Exercise:
From the entries that follow, gather each line holding the word "inactive".

Materials provided:

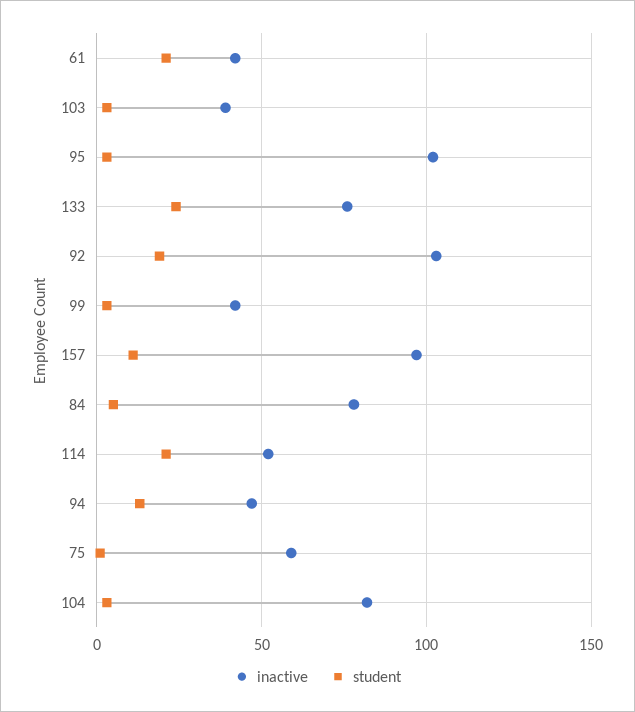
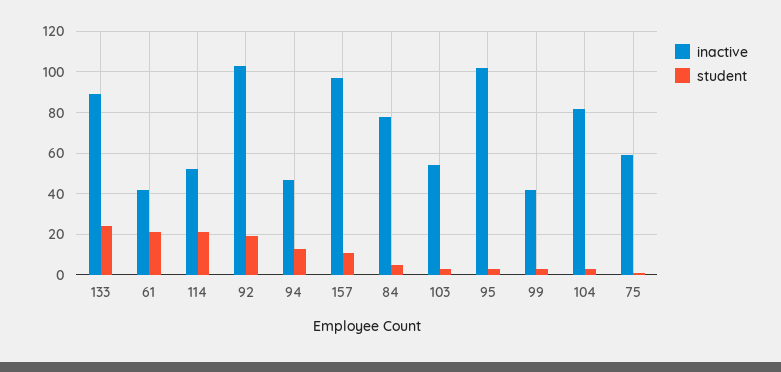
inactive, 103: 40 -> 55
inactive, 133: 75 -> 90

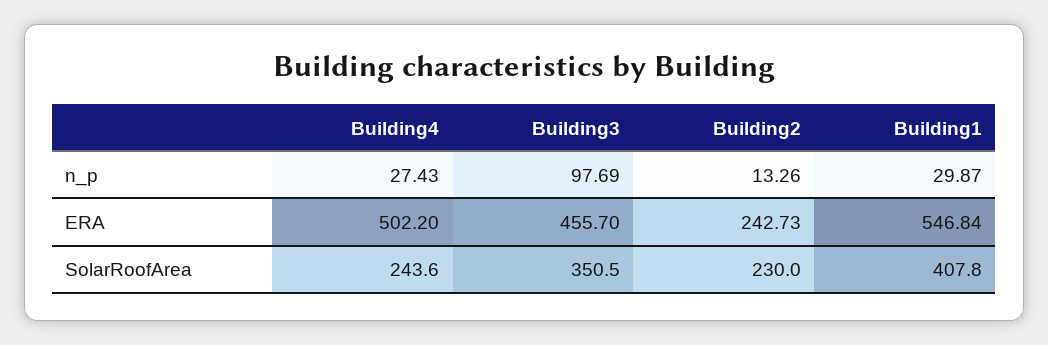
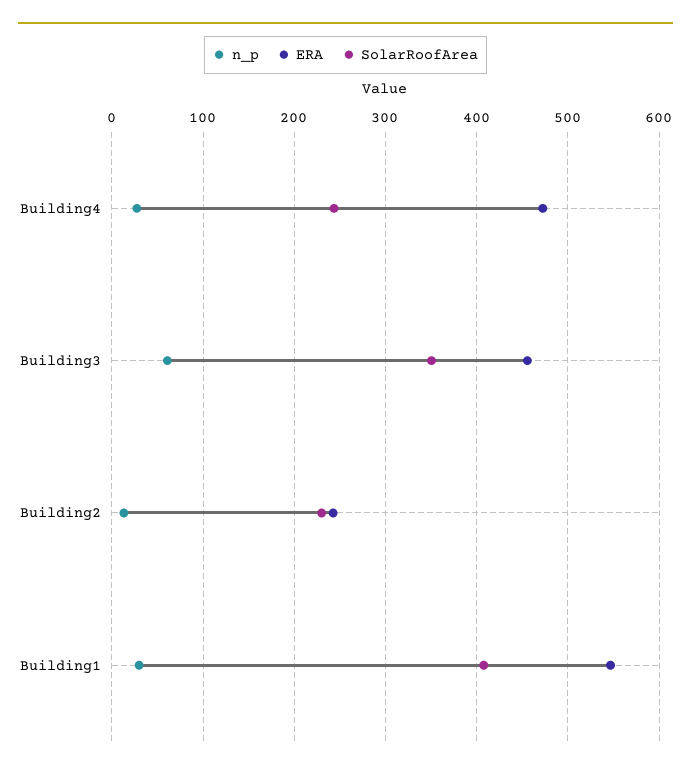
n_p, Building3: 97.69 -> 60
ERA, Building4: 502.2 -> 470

--

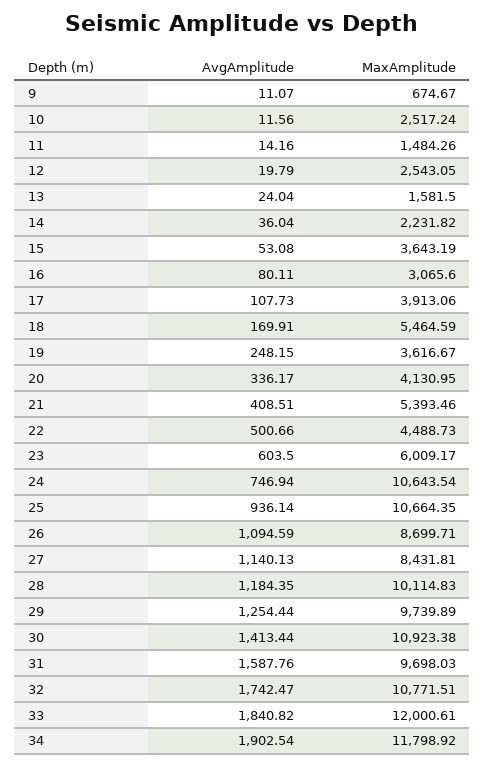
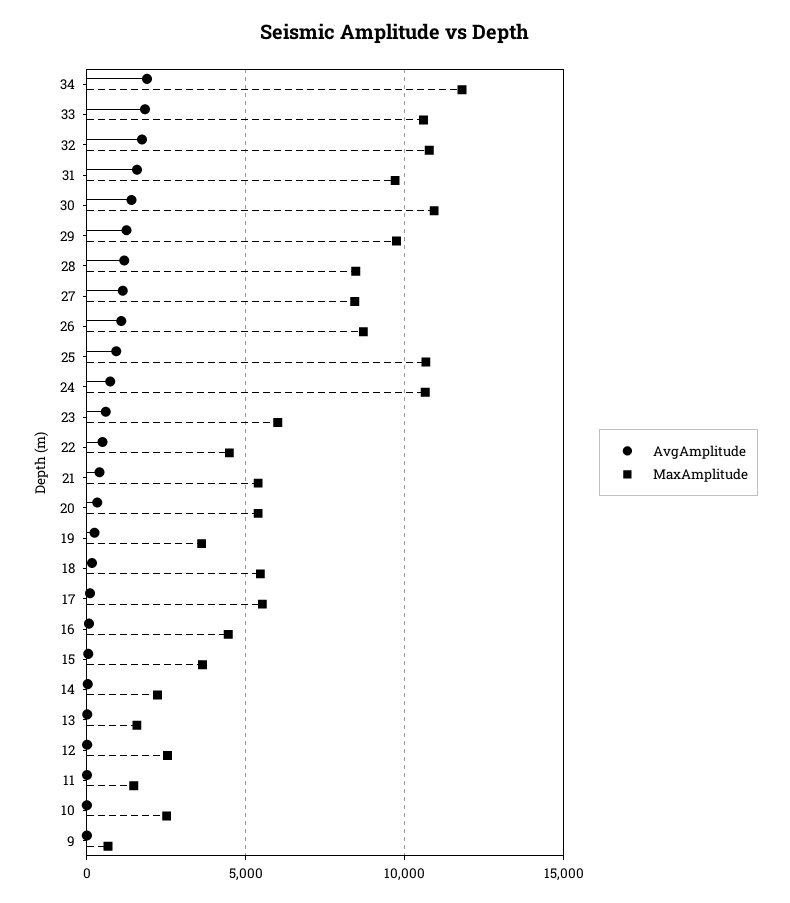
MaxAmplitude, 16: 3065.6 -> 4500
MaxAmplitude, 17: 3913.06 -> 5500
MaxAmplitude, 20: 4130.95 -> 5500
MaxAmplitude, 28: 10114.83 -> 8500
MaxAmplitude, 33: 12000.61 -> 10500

Result:
inactive, 103: 40 -> 55
inactive, 133: 75 -> 90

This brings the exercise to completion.